Lucas1429 30/11/2021
Revolução de verão (fora do aquário)
Me adianto a justificar as três estrelas: antes elogiosas que pejorativas, anotadas pois de um afeto comedido, pessoal. Lygia é minha autora brasileira cativa, e este livro com sua pontaria certeira, como só a menina de São Paulo sabe lançar fogo, vem tímido após grandiosos monumentos, tais quais "As Meninas" e "Ciranda de Pedra" - em minha ordem de leitura, não cronológica de edição. Citando os romances; nos contos, similar à prosa Lispectoriana, a soberba é ainda maior, e acompanhada de razão.
Mas aos louros: Lygia mais uma vez trespassou o status de escritora da burguesia, ela simplesmente tem o prazer de detoná-la, incitá-la e desnudar sua mea culpa. São esses seres complexos, quiçá economicamente distantes, que datam da vivência da autora que as expressa em redução de danos. E como não apreciá-las em seus tempos datados, em que a obra romanceada vem completa do pretérito secular, período de desassossego social e político. Na frente da urbanização crescente e desagregação familiar, suas jovens protagonistas, sempre mulheres, cumplices de sua criadora, sempre avistam os espectros contemporâneos e vindouros.
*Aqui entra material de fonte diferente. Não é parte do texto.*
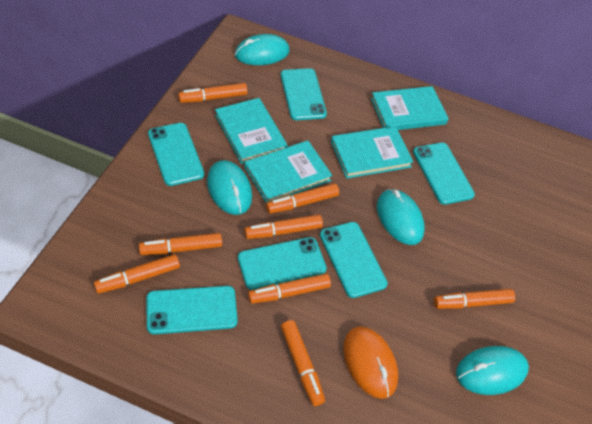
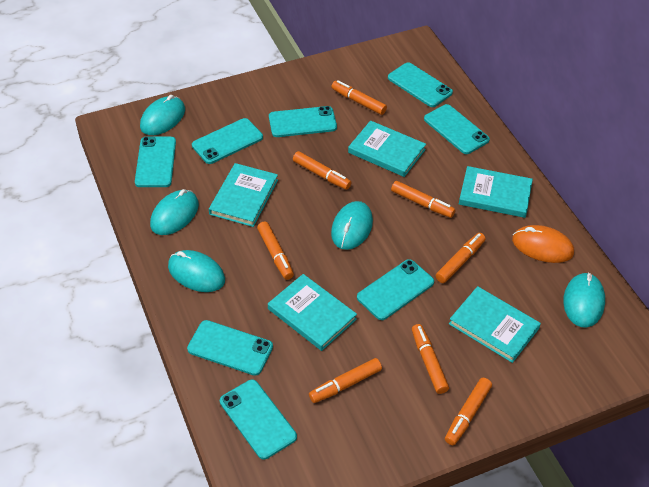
turquoise book: [215,98,288,164] [244,141,332,203] [331,126,414,179] [371,86,449,130] = 4 -> [209,163,278,227] [268,274,357,351] [348,121,426,177] [449,286,541,363] [459,166,533,218] = 5
turquoise mouse: [207,160,252,215] [235,34,290,65] [377,189,425,245] [456,346,529,395] = 4 -> [140,95,185,135] [150,189,199,235] [168,250,225,292] [331,201,373,250] [563,273,605,328] = 5
turquoise phone: [146,286,237,334] [148,123,204,186] [238,237,327,290] [281,68,327,120] [320,222,388,298] [413,143,475,205] = 6 -> [135,137,176,187] [187,320,273,376] [192,118,263,164] [220,380,297,460] [269,106,337,137] [357,259,434,320] [388,62,453,107] [424,104,490,154] = 8

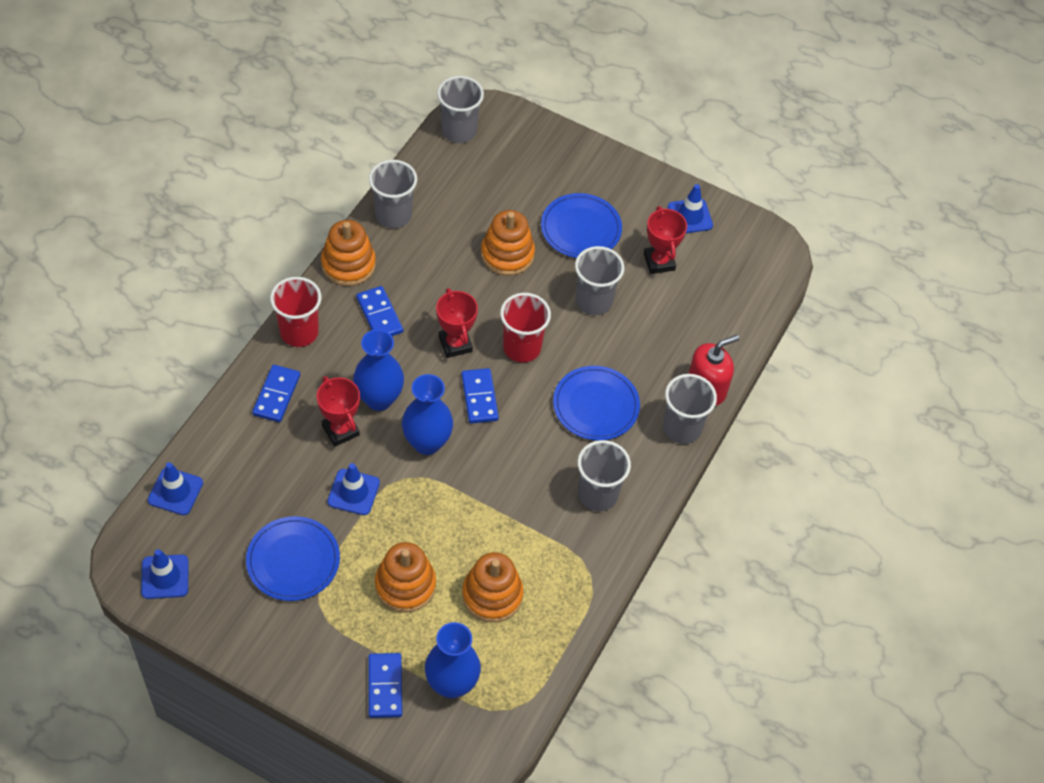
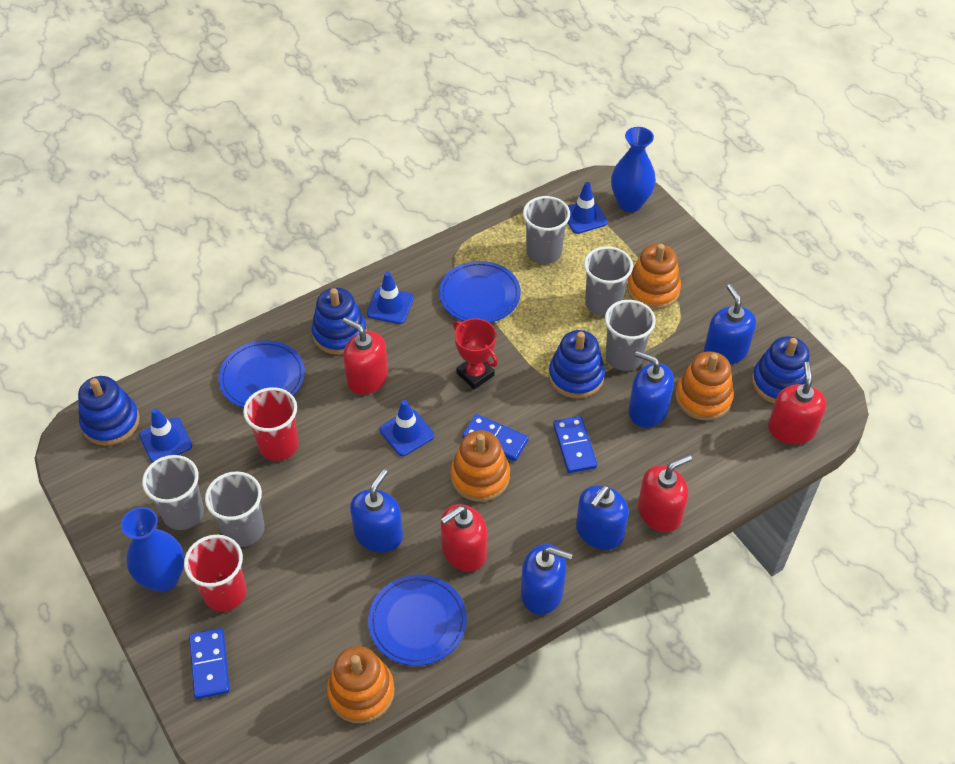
blue domino: [252,365,300,422] [356,286,403,336] [369,653,402,718] [461,368,499,424] = 4 -> [189,628,230,699] [462,414,529,461] [553,416,597,473] = 3
blue soap dispenser: none = 0 -> [350,469,403,552] [521,544,573,615] [576,485,629,550] [629,351,674,428] [704,284,756,365] = 5
blue stacking toy: none = 0 -> [78,376,140,446] [312,288,367,355] [549,330,605,399] [752,336,810,404] = 4
blue vase: [353,329,404,411] [402,374,453,455] [425,622,481,698] = 3 -> [121,507,184,592] [611,127,656,212] = 2
red soap dispenser: [688,335,739,406] = 1 -> [342,317,388,395] [441,504,487,572] [638,455,692,532] [768,362,826,444] = 4
red trophy: [317,376,360,447] [436,288,478,358] [644,206,687,274] = 3 -> [453,318,498,389] = 1

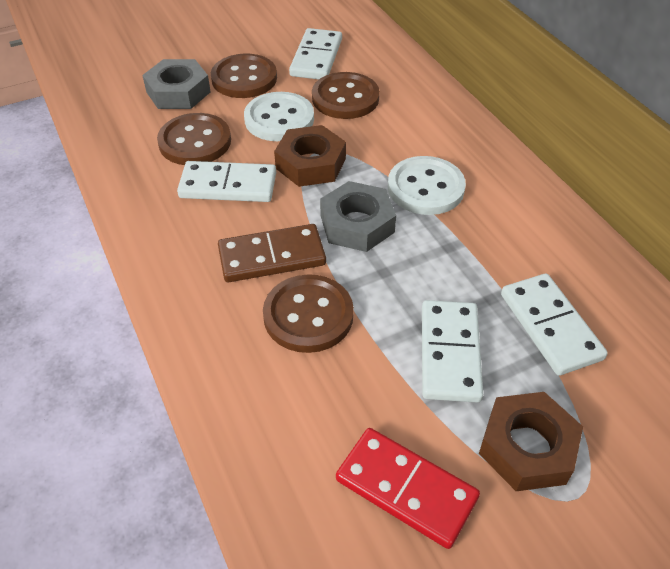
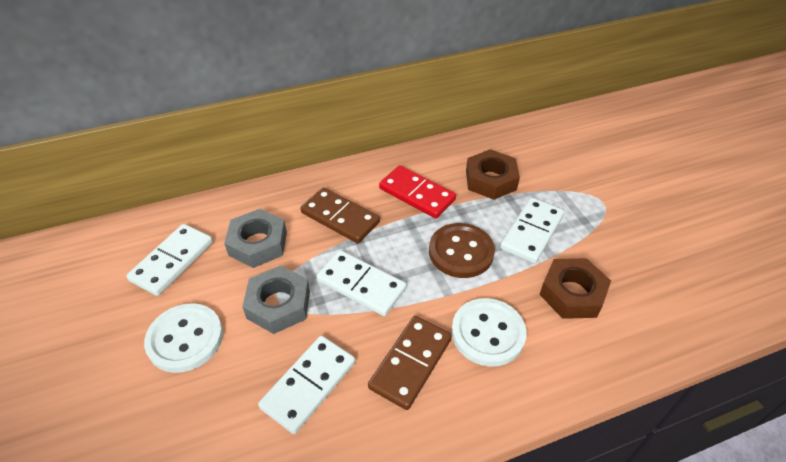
brown button: [157,113,231,165] [211,54,277,98] [263,274,354,353] [312,72,380,119] = 4 -> [429,223,495,278] = 1
brown domino: [218,224,326,282] = 1 -> [300,187,380,243] [368,316,452,410] = 2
Raíza aqui, portanto, é uma jovem adulta preparada para o mergulho além mar, fora da caixinha vitral título - aliás, as metáforas são presenças pertinentes em cada traçado do texto.
Com ela, acompanhamos sua trajetória narrada nos meandros dos anos 60 (data de publicação, também) como a própria peça-chave de seus acontecimentos. Cercada de regaços juvenis típicos, namorados, festas, bebidas, Lygia lhe permite transcender contra o tradicionalismo (ela que sempre liberta suas criações do moralismo, fazendo isso mesmo, concedendo liberdade); mas muito em vão, Raíza é perdida em sua confluência característica. Mais ainda no enamoramento platônico por André, um seminarista amigo íntimo de sua mãe que ela julga serem amantes. Trava sua guerra pessoal materna ali. Isto, soa como um capricho imaturo; contata-se maduro aos olhos do espectador ao longo das páginas até seu fim.
A obra aflui, talento de sua criadora, costura-se bem espécimes corriqueiros de um bem comum qualquer, pessoas de tipos, tamanhos e comportamentos, tias pacatas, primas esparramadas, amantes singulares, condutores do entorno de Raíza, em que até mesmo Patrícia, sua mãe disciplinada a martelar a máquina de escrever diariamente na concepção do novo romance, não escapa da postura que a filha atribuí como detratora de sua relação com a progenitora. A jovem é apenas conciliadora de sua internalizada jornada inconclusa, perdida (em andamento). Na busca por respostas, na estirada disposta para nós por Lygia, é clara a defesa à protagonista: ela espelha-se em milhões de rostos a fora. Nosso verão permeia-se de atitudes de enclausuramento inato, acalorados, superados quando possível na mudança de estação. Há aí a joia que pode se exprimir em corações leitores a avaliá-lo melhor, juro que não ficarei malogrado.